- WHAT IS REQUIRED
Nothing but the lines from the one with "[83,1140,177,1153] (controlling role)" through the last line of the data should be restated, each word for word.

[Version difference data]
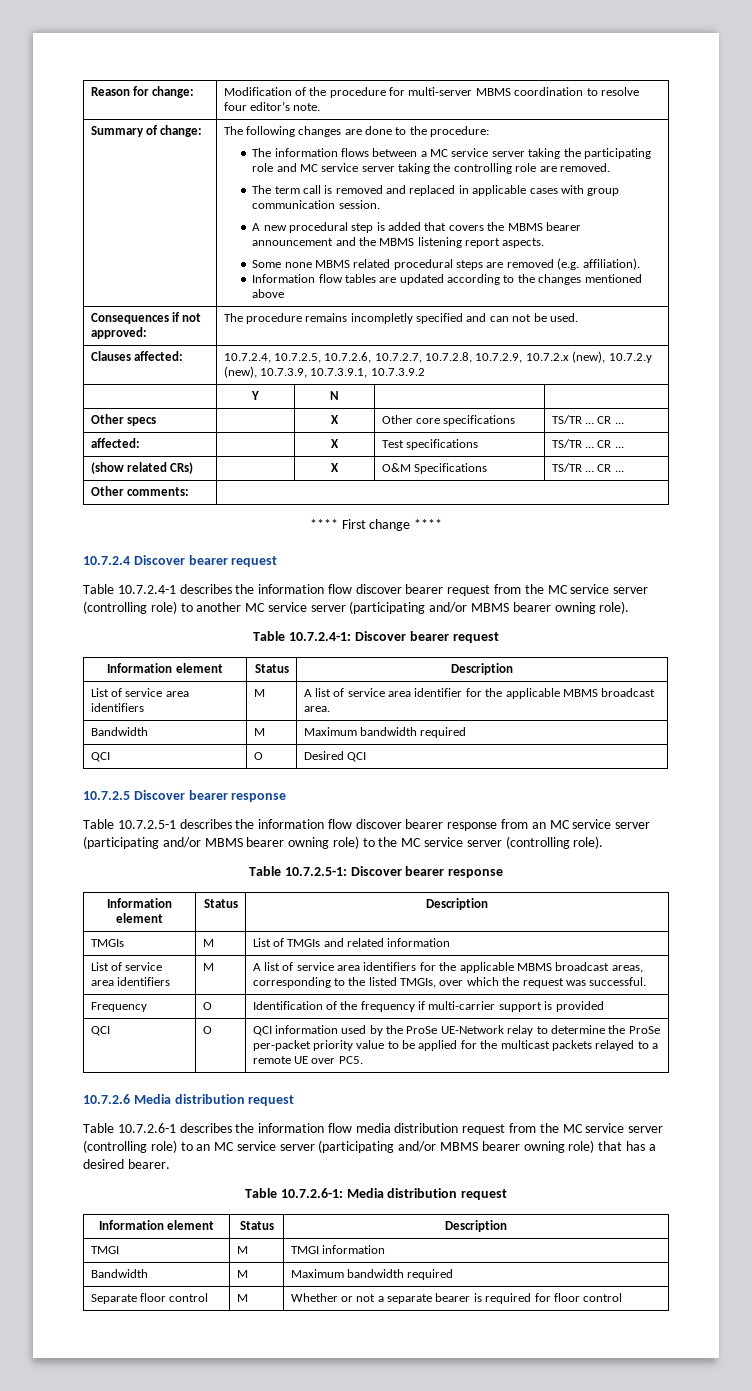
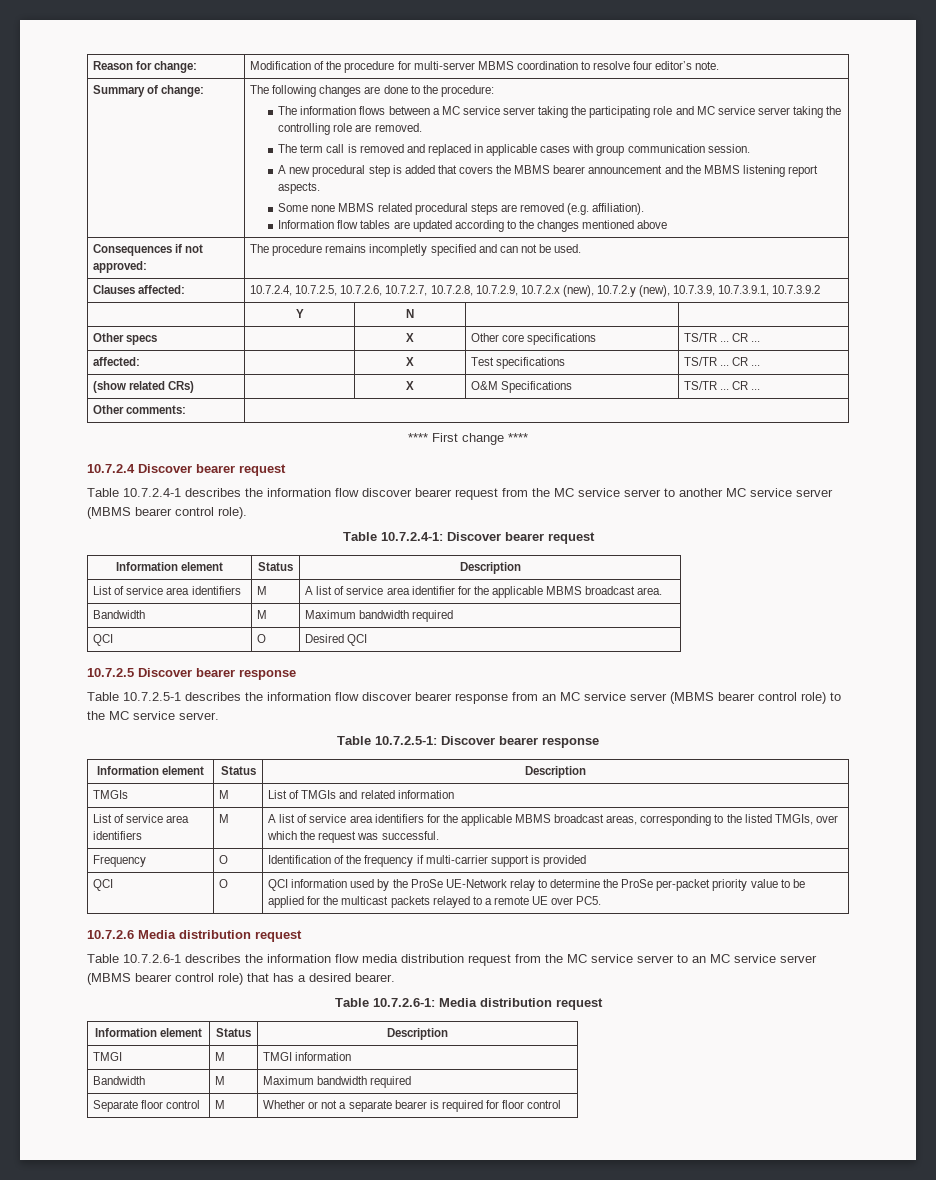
[83,601,177,614] (controlling role) -> (661, 493) none
[349,601,596,614] (participating and/or MBMS bearer owning -> [87,507,214,519] (MBMS bearer control
[83,836,330,849] (participating and/or MBMS bearer owning -> [670,692,797,704] (MBMS bearer control
[466,836,604,849] server (controlling role). -> [179,712,219,720] server.
[83,1140,177,1153] (controlling role) -> (674, 959) none
[318,1140,565,1153] (participating and/or MBMS bearer owning -> [87,973,214,985] (MBMS bearer control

- TASK SOLUTION
[83,1140,177,1153] (controlling role) -> (674, 959) none
[318,1140,565,1153] (participating and/or MBMS bearer owning -> [87,973,214,985] (MBMS bearer control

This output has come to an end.